# [Material provided]
□ □ □ □ □

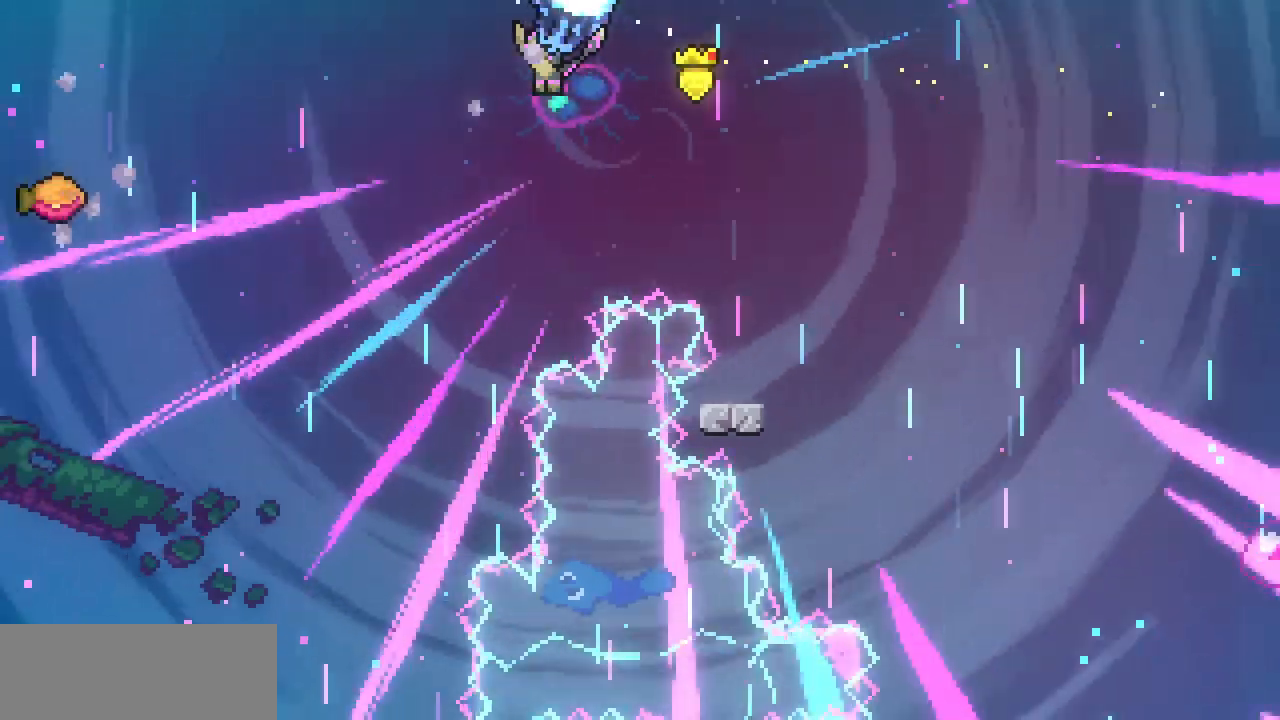
{"keys": ["left", "x"], "events": [[100, "down", "up"], [233, "down", "down"], [367, "down", "up"]]}
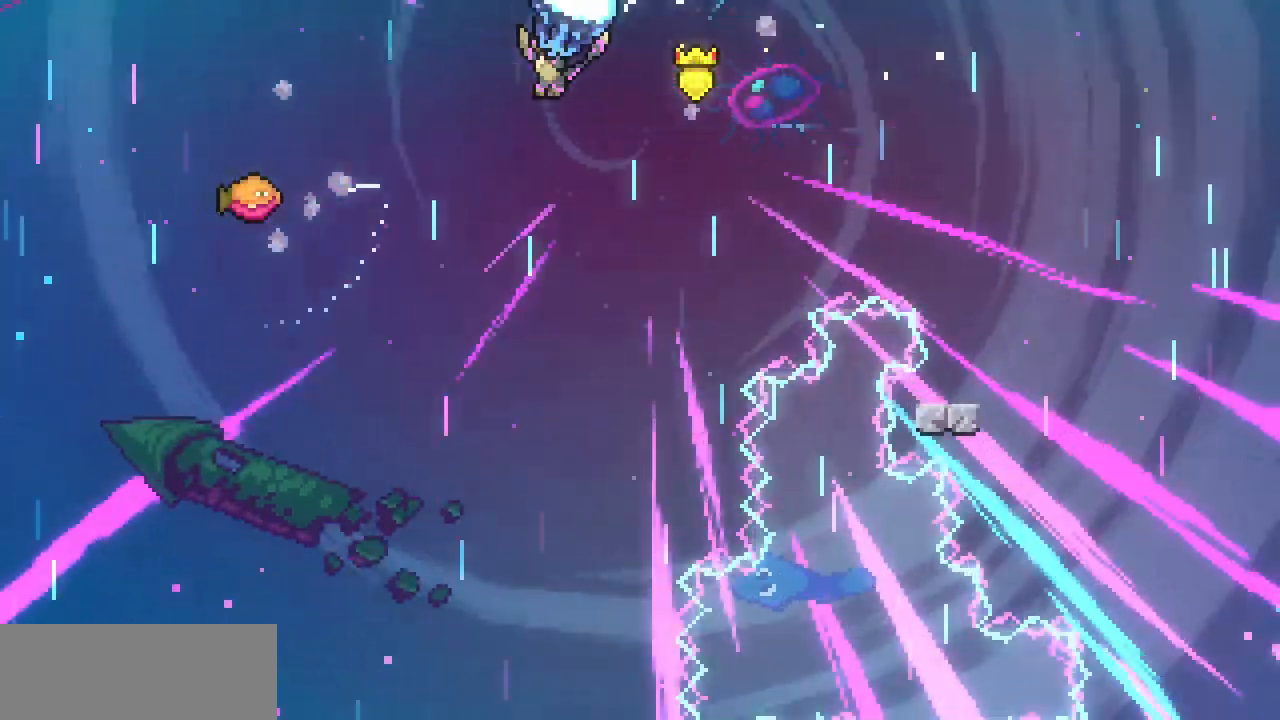
{"keys": ["left", "x"], "events": [[17, "down", "down"], [133, "down", "up"], [267, "down", "down"], [417, "down", "up"]]}
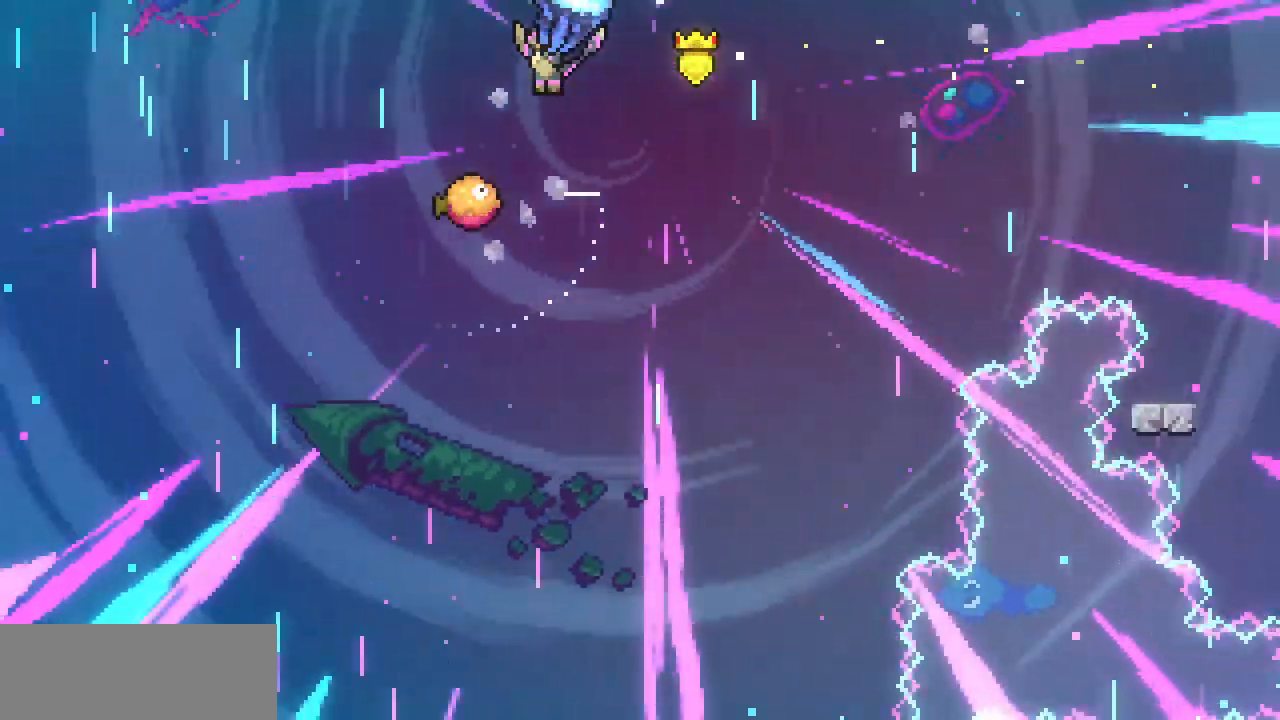
{"keys": ["down", "x"], "events": [[50, "down", "down"], [217, "left", "up"]]}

□ □ □ □ □

# [What you will do]
A word-for-word copy of the listing is needed. It must not include the pictures.

# [Written response]
{"keys": ["left", "x"], "events": [[100, "down", "up"], [233, "down", "down"], [367, "down", "up"]]}
{"keys": ["left", "x"], "events": [[17, "down", "down"], [133, "down", "up"], [267, "down", "down"], [417, "down", "up"]]}
{"keys": ["down", "x"], "events": [[50, "down", "down"], [217, "left", "up"]]}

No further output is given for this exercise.